Well, if you’re an investor and you don’t know what’s going to happen you look for some assurance from asset managers who claim to know. But, of course, if you look back at their record you will probably find that at some point they have crashed very badly. This is what analysts do. If you are an investor you get a report every month saying: This is what’s happening, this is what’s going to happen. Pension funds invest money, give it to asset managers who say they know, they can predict what will happen. But it’s all rubbish. They don’t have a clue. Your money is always at risk but you need to feel reassured so the asset managers try to be like doctors. You go to the doctor in the hope that the doctor will assure you that your health is not as bad as you think. Keynes made a lot of money investing, but he lost a lot of money too and he came to the view that you shouldn’t speculate, that you should try to find a good solid company to invest in. Keynes said that he wanted to make the relationship between an investor and his share as permanent as marriage. That is no longer a suitable image as marriage is more of a one-night stand now, but you know what I mean.

You sound very convincing. So convincing that I can’t imagine what it was that Reagan and Thatcher thought. They must have known that the future is uncertain and volatile, surely?

No! They didn’t know! Reagan and Thatcher were operating on a more abstract plane. They were mainly driven by dislike of big government and therefore had to maintain that markets themselves were inherently more efficient than governments. They dismantled all Keynes’s barriers against untrammelled greed and, since then, there have been five big financial crises.

Because they removed the barriers?

Because they removed the barriers. Before Reagan and Thatcher there were much tighter financial regulations. Until 1999 retail banks were not allowed to invest depositors’ money. This was the last big barrier. The hedge funds that grew up were completely unregulated and their balance sheets were their own responsibility. The trouble is that things were not completely deregulated. After the Great Depression depositors were insured against loss but there was no regulation on what the banks could do. So the profits go to the bank owners but the losses are born by the tax payers.

┄┄┄┄┄┄┄┄┄┄┄┄┄┄┄┄┄┄┄┄

#### WHAT YOU HAVE TO DO
Pick up the conversation about Keynes, Reagan, Thatcher and financial deregulation after its final sentence and carry it forward.

┄┄┄┄┄┄┄┄┄┄┄┄┄┄┄┄┄┄┄┄

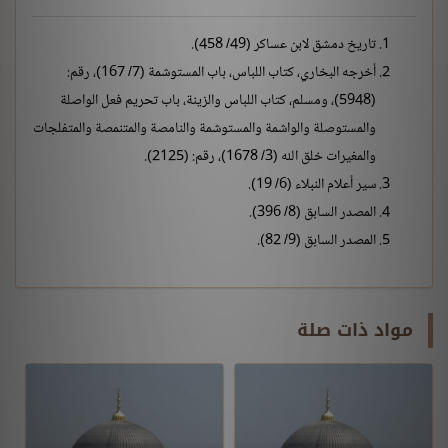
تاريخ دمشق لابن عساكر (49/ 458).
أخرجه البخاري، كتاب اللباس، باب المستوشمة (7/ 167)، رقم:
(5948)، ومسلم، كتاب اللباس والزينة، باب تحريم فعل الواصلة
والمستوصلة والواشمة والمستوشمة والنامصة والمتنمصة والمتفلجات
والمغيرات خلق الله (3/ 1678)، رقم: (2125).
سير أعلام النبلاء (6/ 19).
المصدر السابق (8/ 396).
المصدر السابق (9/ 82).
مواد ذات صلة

┄┄┄┄┄┄┄┄┄┄┄┄┄┄┄┄┄┄┄┄

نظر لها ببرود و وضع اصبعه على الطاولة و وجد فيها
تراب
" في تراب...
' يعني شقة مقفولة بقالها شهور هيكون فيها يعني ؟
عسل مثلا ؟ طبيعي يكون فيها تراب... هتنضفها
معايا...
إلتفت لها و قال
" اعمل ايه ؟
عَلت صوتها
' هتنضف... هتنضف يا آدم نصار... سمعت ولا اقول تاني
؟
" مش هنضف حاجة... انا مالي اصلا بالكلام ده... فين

┄┄┄┄┄┄┄┄┄┄┄┄┄┄┄┄┄┄┄┄

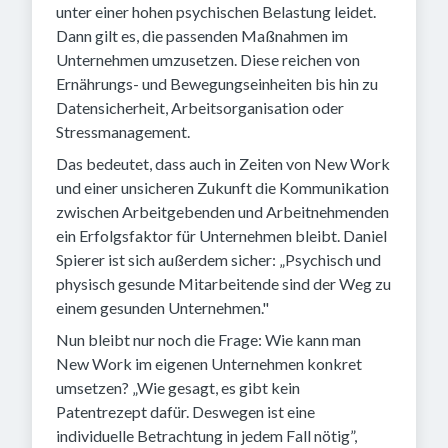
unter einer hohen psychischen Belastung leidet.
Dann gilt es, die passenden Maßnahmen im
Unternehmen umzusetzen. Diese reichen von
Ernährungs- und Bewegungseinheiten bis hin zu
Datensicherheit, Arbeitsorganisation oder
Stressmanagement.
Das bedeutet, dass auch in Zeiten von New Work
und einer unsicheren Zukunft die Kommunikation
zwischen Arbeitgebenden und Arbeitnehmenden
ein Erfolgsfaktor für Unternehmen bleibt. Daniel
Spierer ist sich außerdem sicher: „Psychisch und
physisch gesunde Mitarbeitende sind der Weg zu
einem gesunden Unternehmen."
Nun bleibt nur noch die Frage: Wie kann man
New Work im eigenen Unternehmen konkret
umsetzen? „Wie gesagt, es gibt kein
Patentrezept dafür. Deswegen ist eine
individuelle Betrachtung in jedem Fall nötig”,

┄┄┄┄┄┄┄┄┄┄┄┄┄┄┄┄┄┄┄┄

#### ANSWER SECTION
You sound as though you think rescuing the banks is a bad thing then? Isn’t it Keynesian to rescue them?

I think you do have to rescue them. You can’t let everything just go kaput. If you are in that hole you have to get out of it. But you do have to put some restrictions on the activities of the banks.

Is that what’s happening now, along with the stimulus package?

Well, at first they were talking about implementing proper restrictions but now that the banks are more or less OK again they seem to be abandoning the plans. They might make some cosmetic changes but I fear they are just setting things up for the next crisis.

And the Chandavarkar book?

He is not well-known. He was at one time director of the IMF and he sort of fell in love with Keynes. This is a wonderful collection of essays about different aspects of Keynes’s life. But he does have this love affair with Keynes and he believes that Keynes was passionately interested in India, which he actually wasn’t. He deals with Keynes’s refusal to go to India for six months on a Royal Commission, saying that it was just an excuse that he was in love and wanted to get married. He said that Keynes would never have sacrificed his love of India for a woman. But he did. So Chandavarkar is very romantic. But he deals with Keynes not just as an economist but as a philosopher and a moralist. This book shows his range of interests and his contribution to 20th-century thought. I thought this might be a good moment to say: “Read that if you want a broader view of Keynes in the 20th-century.’ In addition to my classic, of course.